┌────────
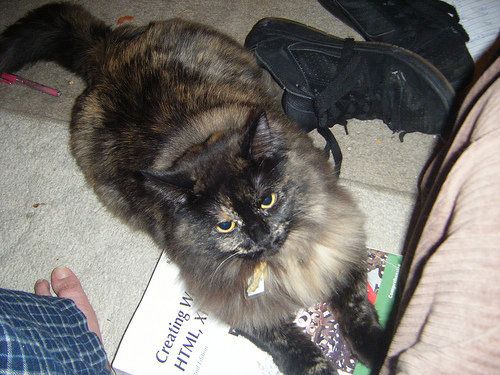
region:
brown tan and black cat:
[5, 5, 390, 374]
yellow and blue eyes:
[215, 185, 290, 235]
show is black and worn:
[243, 10, 459, 176]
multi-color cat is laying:
[0, 3, 472, 373]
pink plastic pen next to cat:
[0, 62, 68, 93]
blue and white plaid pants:
[0, 286, 110, 371]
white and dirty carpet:
[0, 0, 436, 372]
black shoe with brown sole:
[247, 11, 469, 147]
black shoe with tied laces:
[242, 12, 462, 165]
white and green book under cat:
[112, 200, 441, 372]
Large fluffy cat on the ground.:
[1, 3, 388, 370]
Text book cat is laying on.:
[110, 218, 410, 373]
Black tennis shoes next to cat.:
[240, 1, 483, 172]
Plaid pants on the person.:
[1, 285, 119, 372]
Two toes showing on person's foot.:
[31, 269, 103, 349]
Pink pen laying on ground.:
[2, 66, 64, 101]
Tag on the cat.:
[237, 260, 273, 298]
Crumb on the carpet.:
[65, 73, 80, 90]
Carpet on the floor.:
[1, 0, 444, 374]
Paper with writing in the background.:
[443, 3, 499, 64]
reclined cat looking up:
[64, 25, 376, 345]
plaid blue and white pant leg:
[3, 292, 92, 367]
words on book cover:
[153, 296, 203, 372]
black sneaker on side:
[248, 16, 453, 134]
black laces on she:
[313, 54, 368, 173]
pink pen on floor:
[3, 68, 66, 104]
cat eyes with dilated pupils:
[204, 190, 289, 239]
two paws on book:
[251, 291, 384, 373]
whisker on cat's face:
[200, 239, 252, 288]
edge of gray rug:
[355, 172, 405, 207]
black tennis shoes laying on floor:
[256, 0, 470, 153]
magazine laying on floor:
[97, 245, 193, 372]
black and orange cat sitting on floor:
[62, 25, 399, 367]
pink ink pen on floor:
[2, 67, 70, 97]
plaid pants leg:
[0, 303, 100, 373]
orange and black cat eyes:
[203, 168, 292, 255]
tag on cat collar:
[233, 264, 271, 308]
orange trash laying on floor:
[111, 6, 143, 25]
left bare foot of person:
[25, 255, 125, 373]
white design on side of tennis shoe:
[382, 61, 410, 89]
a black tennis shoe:
[226, 5, 443, 125]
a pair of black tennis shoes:
[247, 7, 478, 124]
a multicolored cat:
[128, 74, 348, 339]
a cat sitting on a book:
[127, 121, 374, 373]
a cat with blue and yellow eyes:
[156, 169, 283, 269]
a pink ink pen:
[0, 55, 67, 113]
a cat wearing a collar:
[163, 135, 314, 347]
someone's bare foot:
[18, 252, 93, 359]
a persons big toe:
[52, 246, 76, 321]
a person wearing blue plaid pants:
[4, 280, 90, 371]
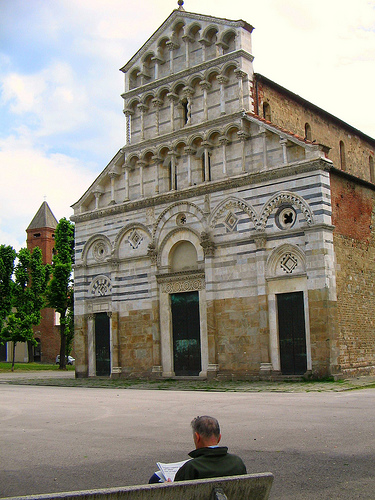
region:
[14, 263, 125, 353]
The leaves are green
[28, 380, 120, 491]
The pavement is gray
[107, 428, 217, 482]
The man is reading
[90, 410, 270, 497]
The man is on a bench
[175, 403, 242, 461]
The man has some gray hair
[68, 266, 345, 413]
The building has 3 doors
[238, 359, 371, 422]
The grass is patchy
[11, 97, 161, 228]
The sky is blue with clouds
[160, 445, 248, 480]
The man has a green jacket on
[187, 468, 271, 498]
The bench is gray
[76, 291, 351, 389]
three sets of double doors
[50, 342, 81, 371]
vehicle behind the tree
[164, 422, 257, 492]
man sitting on a bench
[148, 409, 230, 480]
man is reading the paper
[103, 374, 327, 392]
weeds and moss growing on walkway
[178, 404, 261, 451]
man has grey hair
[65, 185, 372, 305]
stripes on this section of the building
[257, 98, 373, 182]
four windows on side of building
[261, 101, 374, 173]
windows are arched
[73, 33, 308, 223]
small pillars on the building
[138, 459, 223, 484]
MAN READING A NEWSPAPER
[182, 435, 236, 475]
MAN IS WEARING A GREEN JACKET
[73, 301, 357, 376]
THREE DOORS ARE ON FRONT OF BUILDING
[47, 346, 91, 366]
SINGLE CAR TO THE LEFT OF BUILDING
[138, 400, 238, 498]
A MAN SITS ON A BENCH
└────────
### ACTIVITY
Reproduce word for word every line from the first one up to and including the line containing "[153, 296, 203, 372]", leaving out the pictures.

### SOLUTION TO THE EXERCISE
region:
brown tan and black cat:
[5, 5, 390, 374]
yellow and blue eyes:
[215, 185, 290, 235]
show is black and worn:
[243, 10, 459, 176]
multi-color cat is laying:
[0, 3, 472, 373]
pink plastic pen next to cat:
[0, 62, 68, 93]
blue and white plaid pants:
[0, 286, 110, 371]
white and dirty carpet:
[0, 0, 436, 372]
black shoe with brown sole:
[247, 11, 469, 147]
black shoe with tied laces:
[242, 12, 462, 165]
white and green book under cat:
[112, 200, 441, 372]
Large fluffy cat on the ground.:
[1, 3, 388, 370]
Text book cat is laying on.:
[110, 218, 410, 373]
Black tennis shoes next to cat.:
[240, 1, 483, 172]
Plaid pants on the person.:
[1, 285, 119, 372]
Two toes showing on person's foot.:
[31, 269, 103, 349]
Pink pen laying on ground.:
[2, 66, 64, 101]
Tag on the cat.:
[237, 260, 273, 298]
Crumb on the carpet.:
[65, 73, 80, 90]
Carpet on the floor.:
[1, 0, 444, 374]
Paper with writing in the background.:
[443, 3, 499, 64]
reclined cat looking up:
[64, 25, 376, 345]
plaid blue and white pant leg:
[3, 292, 92, 367]
words on book cover:
[153, 296, 203, 372]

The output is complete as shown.